[Data items]
━━━━━━━━━━━━━━━━━━━━

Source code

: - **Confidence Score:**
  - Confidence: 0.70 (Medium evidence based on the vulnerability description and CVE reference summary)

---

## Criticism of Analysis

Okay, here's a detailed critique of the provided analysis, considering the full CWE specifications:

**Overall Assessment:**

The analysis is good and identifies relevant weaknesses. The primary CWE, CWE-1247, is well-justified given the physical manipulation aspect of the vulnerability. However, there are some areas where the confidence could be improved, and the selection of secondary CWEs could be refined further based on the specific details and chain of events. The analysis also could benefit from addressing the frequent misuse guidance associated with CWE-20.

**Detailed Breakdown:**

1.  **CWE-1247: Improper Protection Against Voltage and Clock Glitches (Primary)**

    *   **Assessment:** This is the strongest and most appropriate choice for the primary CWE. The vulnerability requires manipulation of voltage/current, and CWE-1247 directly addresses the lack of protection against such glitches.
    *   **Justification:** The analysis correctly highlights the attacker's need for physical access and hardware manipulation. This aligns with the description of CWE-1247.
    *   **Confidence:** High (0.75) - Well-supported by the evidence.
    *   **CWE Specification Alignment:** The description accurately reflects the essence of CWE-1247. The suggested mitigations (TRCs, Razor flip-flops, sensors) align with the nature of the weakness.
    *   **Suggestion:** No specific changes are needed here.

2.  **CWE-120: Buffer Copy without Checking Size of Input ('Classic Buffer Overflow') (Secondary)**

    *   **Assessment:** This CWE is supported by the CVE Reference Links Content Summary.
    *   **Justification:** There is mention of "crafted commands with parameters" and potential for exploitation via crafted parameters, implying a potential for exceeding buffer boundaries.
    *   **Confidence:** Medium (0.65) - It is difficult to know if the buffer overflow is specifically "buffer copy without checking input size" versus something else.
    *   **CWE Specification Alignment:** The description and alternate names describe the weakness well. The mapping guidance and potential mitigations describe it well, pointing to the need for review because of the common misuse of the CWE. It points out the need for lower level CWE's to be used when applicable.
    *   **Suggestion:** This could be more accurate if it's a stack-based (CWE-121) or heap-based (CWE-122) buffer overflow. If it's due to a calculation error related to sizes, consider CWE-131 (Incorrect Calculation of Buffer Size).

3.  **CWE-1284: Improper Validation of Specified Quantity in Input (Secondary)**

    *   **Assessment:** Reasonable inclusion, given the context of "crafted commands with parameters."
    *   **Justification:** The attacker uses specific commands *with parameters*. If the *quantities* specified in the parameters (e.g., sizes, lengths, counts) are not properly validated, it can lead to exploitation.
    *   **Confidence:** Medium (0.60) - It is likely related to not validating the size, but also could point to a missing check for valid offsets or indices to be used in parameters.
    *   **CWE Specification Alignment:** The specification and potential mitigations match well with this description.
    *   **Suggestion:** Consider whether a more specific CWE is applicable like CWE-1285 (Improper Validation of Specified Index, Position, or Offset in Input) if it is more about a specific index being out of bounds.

━━━━━━━━━━━━━━━━━━━━

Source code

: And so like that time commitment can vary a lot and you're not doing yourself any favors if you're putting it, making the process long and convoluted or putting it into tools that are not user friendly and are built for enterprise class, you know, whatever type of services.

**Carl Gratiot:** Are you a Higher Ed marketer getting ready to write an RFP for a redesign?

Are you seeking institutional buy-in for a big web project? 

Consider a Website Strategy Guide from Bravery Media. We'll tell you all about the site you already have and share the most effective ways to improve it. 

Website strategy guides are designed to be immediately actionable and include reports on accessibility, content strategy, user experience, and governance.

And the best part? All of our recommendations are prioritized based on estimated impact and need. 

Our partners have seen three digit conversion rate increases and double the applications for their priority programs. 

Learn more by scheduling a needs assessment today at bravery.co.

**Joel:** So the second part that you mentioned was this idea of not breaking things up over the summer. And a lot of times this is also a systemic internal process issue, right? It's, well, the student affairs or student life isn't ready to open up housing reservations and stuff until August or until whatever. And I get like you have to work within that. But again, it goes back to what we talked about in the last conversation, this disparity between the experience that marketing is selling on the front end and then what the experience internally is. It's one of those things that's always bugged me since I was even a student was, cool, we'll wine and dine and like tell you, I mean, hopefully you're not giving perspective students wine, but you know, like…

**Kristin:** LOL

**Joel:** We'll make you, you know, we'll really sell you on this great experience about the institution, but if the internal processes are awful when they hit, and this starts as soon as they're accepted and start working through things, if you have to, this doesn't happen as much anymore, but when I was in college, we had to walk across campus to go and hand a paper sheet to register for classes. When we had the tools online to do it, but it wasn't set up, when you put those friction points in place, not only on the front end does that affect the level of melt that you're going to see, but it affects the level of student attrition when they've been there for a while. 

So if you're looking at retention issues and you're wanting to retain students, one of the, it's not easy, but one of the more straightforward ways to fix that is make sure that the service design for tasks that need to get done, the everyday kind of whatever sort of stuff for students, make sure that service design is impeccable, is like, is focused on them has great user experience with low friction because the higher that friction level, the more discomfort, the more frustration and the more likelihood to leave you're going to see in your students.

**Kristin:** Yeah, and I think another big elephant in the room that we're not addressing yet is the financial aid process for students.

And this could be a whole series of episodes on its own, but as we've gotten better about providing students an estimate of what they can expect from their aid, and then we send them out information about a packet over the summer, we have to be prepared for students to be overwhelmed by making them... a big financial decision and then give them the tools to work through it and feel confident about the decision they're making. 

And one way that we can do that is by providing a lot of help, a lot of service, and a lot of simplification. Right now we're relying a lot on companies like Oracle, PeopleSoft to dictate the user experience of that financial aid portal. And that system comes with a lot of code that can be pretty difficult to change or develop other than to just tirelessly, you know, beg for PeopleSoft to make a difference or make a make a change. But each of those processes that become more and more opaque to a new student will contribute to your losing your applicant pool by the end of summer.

━━━━━━━━━━━━━━━━━━━━

■ Assignment
An exact copy of the lines above between the line holding "with this description." and the line holding "out of bounds.", inclusive, is the whole answer.

■ Reply to the exercise
    *   **CWE Specification Alignment:** The specification and potential mitigations match well with this description.
    *   **Suggestion:** Consider whether a more specific CWE is applicable like CWE-1285 (Improper Validation of Specified Index, Position, or Offset in Input) if it is more about a specific index being out of bounds.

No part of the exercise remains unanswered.